Stated exercise →
Rewrite everything from the start of the lines down to the line containing "594 211 3 2 - 3", both ends included, with "theta" changed to "angle" and all else unchanged.

Dataset records →
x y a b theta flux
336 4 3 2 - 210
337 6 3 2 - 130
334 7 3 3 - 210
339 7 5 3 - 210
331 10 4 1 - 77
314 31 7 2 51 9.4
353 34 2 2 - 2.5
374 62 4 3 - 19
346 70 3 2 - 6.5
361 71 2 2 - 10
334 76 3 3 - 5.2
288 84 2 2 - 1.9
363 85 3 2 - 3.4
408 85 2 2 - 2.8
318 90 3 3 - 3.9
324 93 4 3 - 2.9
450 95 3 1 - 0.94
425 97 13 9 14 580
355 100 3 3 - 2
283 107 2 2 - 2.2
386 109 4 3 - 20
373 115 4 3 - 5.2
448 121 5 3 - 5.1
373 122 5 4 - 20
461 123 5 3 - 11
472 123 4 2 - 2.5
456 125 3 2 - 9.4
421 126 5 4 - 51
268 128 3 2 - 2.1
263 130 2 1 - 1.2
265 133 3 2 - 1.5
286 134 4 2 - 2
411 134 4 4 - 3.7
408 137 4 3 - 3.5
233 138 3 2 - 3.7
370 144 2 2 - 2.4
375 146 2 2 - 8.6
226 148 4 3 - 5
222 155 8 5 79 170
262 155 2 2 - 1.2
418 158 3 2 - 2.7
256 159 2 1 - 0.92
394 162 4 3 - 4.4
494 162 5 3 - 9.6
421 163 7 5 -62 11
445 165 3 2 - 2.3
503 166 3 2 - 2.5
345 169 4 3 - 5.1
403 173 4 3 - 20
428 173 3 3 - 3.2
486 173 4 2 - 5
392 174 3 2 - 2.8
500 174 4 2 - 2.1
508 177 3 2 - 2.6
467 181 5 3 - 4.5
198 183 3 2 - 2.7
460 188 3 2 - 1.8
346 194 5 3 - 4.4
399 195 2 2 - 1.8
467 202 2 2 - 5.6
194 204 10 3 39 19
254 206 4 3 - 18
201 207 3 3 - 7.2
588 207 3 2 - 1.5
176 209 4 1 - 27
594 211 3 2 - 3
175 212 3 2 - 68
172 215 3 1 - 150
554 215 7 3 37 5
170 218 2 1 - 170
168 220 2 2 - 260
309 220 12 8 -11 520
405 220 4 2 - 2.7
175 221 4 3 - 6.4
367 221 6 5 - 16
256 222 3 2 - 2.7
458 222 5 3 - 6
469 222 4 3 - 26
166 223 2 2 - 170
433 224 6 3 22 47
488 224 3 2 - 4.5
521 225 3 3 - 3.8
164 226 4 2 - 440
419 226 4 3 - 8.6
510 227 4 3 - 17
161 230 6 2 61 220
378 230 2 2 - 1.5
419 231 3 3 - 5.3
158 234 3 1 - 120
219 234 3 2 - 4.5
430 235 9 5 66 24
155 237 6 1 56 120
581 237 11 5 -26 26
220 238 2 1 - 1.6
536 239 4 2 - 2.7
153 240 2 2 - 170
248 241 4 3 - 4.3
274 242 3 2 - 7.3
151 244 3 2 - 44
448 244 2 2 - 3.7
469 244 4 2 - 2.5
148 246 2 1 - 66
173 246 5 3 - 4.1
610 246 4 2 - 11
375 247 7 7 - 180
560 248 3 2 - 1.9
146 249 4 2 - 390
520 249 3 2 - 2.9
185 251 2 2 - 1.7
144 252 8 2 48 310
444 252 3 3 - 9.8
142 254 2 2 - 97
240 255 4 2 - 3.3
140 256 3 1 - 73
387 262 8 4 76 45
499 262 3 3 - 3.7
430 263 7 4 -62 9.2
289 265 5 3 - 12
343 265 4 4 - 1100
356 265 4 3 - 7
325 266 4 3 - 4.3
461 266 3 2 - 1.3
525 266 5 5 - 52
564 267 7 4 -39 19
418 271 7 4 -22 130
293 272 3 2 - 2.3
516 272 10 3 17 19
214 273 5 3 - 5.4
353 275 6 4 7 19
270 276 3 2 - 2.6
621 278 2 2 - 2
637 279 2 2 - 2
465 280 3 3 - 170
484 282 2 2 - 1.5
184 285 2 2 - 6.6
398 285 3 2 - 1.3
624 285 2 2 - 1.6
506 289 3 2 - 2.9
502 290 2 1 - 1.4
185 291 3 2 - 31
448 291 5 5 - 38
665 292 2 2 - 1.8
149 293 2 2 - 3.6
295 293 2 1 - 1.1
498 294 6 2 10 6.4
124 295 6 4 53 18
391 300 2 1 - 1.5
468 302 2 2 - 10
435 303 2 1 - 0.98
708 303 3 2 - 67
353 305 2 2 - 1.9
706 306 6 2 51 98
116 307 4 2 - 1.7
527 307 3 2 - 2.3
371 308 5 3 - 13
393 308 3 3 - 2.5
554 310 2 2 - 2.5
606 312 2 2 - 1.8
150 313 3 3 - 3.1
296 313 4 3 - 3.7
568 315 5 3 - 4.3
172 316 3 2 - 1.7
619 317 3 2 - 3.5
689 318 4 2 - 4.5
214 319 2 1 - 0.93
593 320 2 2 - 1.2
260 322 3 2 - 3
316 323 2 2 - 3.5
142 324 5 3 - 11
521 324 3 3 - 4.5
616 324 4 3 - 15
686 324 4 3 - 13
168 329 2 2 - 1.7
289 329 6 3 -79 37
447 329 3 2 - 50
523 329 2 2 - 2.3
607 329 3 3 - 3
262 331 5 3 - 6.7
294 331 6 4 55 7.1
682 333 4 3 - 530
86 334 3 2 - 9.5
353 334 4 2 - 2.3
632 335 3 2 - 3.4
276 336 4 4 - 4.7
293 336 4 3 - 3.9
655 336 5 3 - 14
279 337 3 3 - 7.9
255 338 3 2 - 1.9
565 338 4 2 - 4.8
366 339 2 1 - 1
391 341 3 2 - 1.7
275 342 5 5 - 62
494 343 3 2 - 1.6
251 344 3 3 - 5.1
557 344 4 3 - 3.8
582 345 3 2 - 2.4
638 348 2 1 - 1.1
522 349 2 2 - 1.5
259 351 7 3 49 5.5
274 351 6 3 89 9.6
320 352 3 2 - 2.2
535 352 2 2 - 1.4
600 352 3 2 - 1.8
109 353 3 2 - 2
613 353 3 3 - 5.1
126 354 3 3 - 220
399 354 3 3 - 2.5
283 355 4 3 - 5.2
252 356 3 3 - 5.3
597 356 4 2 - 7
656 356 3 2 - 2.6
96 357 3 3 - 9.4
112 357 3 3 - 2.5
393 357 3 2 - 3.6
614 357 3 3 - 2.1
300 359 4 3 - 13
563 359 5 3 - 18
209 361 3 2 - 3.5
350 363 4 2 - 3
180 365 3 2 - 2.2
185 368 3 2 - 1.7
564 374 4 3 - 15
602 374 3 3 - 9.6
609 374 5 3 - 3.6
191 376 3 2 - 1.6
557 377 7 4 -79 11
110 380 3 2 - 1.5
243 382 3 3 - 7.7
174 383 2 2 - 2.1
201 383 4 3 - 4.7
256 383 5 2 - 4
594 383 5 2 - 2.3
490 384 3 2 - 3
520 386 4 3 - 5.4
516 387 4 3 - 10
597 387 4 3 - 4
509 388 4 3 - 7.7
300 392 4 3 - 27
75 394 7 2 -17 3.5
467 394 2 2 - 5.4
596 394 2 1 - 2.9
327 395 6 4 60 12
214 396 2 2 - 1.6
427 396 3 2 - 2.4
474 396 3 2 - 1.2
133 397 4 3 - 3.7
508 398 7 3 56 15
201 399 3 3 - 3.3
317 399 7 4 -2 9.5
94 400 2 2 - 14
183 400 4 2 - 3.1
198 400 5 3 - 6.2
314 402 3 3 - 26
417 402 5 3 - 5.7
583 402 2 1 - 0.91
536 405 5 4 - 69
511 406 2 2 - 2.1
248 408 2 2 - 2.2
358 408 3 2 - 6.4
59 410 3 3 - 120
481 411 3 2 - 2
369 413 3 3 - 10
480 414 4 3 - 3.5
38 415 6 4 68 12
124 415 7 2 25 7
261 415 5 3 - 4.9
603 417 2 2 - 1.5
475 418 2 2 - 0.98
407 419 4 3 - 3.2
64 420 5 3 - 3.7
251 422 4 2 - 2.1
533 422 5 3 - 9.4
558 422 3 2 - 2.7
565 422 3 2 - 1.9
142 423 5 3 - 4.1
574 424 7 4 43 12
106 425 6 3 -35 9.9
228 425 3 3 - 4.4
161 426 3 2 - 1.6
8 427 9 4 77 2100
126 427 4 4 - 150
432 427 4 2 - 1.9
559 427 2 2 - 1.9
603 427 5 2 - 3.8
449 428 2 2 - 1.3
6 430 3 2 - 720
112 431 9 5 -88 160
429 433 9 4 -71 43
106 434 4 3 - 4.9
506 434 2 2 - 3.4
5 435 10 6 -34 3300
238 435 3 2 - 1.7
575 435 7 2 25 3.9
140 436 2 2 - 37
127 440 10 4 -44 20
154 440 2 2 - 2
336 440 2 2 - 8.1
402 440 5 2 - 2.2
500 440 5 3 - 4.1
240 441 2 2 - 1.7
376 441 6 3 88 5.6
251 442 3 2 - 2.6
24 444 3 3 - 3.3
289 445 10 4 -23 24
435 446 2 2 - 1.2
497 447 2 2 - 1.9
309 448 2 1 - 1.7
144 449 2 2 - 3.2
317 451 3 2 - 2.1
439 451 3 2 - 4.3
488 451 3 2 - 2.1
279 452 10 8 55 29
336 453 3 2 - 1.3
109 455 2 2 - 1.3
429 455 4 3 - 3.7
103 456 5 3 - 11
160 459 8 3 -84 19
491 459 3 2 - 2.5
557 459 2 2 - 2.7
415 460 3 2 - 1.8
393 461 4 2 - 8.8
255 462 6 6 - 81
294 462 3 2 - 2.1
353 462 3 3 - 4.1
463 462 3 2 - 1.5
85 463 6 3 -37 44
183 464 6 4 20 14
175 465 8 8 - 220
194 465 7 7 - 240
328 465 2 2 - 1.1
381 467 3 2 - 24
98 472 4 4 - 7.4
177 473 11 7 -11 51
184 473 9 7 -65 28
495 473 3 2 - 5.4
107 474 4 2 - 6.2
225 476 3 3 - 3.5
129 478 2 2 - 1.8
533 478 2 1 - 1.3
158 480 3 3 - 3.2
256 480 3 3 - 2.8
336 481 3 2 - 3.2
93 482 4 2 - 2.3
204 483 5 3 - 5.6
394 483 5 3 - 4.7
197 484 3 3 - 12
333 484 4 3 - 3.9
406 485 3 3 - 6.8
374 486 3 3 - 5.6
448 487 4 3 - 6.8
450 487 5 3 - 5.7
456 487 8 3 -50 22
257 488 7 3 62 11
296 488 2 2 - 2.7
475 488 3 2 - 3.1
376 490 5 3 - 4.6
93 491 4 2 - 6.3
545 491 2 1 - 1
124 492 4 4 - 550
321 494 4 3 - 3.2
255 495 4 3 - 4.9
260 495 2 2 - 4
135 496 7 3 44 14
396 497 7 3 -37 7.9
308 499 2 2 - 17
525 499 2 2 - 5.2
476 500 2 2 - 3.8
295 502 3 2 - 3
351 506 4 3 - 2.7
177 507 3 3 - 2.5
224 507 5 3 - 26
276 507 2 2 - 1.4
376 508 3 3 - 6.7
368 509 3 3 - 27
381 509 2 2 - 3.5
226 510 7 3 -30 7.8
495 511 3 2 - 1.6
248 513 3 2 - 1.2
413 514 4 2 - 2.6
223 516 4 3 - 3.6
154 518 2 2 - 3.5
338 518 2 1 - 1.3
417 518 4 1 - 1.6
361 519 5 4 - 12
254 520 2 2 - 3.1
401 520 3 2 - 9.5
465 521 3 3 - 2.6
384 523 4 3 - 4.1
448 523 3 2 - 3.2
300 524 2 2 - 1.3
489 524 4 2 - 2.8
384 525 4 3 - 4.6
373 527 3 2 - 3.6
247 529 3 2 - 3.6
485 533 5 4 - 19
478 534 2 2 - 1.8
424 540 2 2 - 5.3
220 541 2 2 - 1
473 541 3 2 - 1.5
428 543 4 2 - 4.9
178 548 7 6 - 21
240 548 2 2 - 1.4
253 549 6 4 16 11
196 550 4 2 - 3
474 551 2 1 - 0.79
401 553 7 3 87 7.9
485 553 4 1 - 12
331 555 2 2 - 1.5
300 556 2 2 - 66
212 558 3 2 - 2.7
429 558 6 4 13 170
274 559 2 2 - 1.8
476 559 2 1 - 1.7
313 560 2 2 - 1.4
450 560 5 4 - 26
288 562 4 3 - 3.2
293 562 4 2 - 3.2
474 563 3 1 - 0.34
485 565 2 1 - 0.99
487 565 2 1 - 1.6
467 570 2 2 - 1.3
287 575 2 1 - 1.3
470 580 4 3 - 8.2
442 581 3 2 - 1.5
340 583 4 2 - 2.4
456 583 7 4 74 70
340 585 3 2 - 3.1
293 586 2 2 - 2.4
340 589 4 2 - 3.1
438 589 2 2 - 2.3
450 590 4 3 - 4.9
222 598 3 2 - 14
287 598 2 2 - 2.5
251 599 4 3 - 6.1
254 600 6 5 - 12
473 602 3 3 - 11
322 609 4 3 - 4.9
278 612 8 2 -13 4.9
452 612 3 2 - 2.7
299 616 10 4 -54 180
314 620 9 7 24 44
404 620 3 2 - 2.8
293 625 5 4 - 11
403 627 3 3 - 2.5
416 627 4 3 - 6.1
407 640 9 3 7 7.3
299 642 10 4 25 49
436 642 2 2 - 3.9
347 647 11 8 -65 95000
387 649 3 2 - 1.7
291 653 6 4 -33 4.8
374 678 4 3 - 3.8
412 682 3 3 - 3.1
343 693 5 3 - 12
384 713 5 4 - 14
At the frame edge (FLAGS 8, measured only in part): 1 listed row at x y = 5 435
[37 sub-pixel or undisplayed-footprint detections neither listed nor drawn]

Full answer →
x y a b angle flux
336 4 3 2 - 210
337 6 3 2 - 130
334 7 3 3 - 210
339 7 5 3 - 210
331 10 4 1 - 77
314 31 7 2 51 9.4
353 34 2 2 - 2.5
374 62 4 3 - 19
346 70 3 2 - 6.5
361 71 2 2 - 10
334 76 3 3 - 5.2
288 84 2 2 - 1.9
363 85 3 2 - 3.4
408 85 2 2 - 2.8
318 90 3 3 - 3.9
324 93 4 3 - 2.9
450 95 3 1 - 0.94
425 97 13 9 14 580
355 100 3 3 - 2
283 107 2 2 - 2.2
386 109 4 3 - 20
373 115 4 3 - 5.2
448 121 5 3 - 5.1
373 122 5 4 - 20
461 123 5 3 - 11
472 123 4 2 - 2.5
456 125 3 2 - 9.4
421 126 5 4 - 51
268 128 3 2 - 2.1
263 130 2 1 - 1.2
265 133 3 2 - 1.5
286 134 4 2 - 2
411 134 4 4 - 3.7
408 137 4 3 - 3.5
233 138 3 2 - 3.7
370 144 2 2 - 2.4
375 146 2 2 - 8.6
226 148 4 3 - 5
222 155 8 5 79 170
262 155 2 2 - 1.2
418 158 3 2 - 2.7
256 159 2 1 - 0.92
394 162 4 3 - 4.4
494 162 5 3 - 9.6
421 163 7 5 -62 11
445 165 3 2 - 2.3
503 166 3 2 - 2.5
345 169 4 3 - 5.1
403 173 4 3 - 20
428 173 3 3 - 3.2
486 173 4 2 - 5
392 174 3 2 - 2.8
500 174 4 2 - 2.1
508 177 3 2 - 2.6
467 181 5 3 - 4.5
198 183 3 2 - 2.7
460 188 3 2 - 1.8
346 194 5 3 - 4.4
399 195 2 2 - 1.8
467 202 2 2 - 5.6
194 204 10 3 39 19
254 206 4 3 - 18
201 207 3 3 - 7.2
588 207 3 2 - 1.5
176 209 4 1 - 27
594 211 3 2 - 3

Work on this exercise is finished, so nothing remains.